Data for analysis below:
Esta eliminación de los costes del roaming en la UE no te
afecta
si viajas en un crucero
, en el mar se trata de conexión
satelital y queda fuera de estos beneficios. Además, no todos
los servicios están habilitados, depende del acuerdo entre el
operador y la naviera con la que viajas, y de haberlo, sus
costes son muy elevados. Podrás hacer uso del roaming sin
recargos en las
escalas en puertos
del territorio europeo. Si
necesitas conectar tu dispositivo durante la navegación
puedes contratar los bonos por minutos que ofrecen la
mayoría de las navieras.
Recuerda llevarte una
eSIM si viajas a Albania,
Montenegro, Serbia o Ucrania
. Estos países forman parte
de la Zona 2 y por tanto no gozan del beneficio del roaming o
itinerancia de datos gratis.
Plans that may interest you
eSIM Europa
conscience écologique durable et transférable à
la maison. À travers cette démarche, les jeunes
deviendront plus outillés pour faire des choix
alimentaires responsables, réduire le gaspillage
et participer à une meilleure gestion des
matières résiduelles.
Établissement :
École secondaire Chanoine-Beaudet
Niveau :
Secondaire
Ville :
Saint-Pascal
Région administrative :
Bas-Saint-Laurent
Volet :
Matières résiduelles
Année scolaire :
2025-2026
End of Data for analysis.
Data for analysis below:
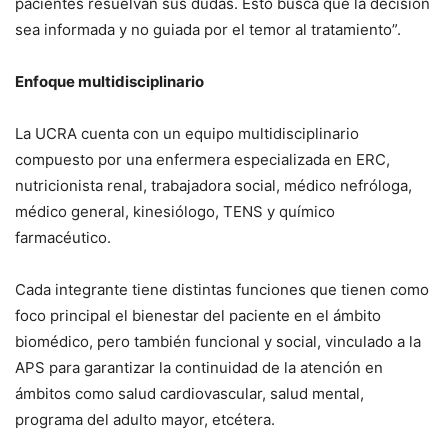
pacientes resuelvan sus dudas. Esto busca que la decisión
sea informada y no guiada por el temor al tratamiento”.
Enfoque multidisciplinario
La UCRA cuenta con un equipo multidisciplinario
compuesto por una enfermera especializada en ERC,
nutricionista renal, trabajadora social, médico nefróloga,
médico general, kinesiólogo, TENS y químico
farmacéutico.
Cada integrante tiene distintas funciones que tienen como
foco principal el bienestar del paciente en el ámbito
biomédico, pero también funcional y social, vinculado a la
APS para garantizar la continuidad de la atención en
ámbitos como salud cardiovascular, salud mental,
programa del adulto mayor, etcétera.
End of Data for analysis.
▶ [Exercise description]
What lines in the entries above hold "costes"? Copy every one.

▶ [Task solution]
Esta eliminación de los costes del roaming en la UE no te
costes son muy elevados. Podrás hacer uso del roaming sin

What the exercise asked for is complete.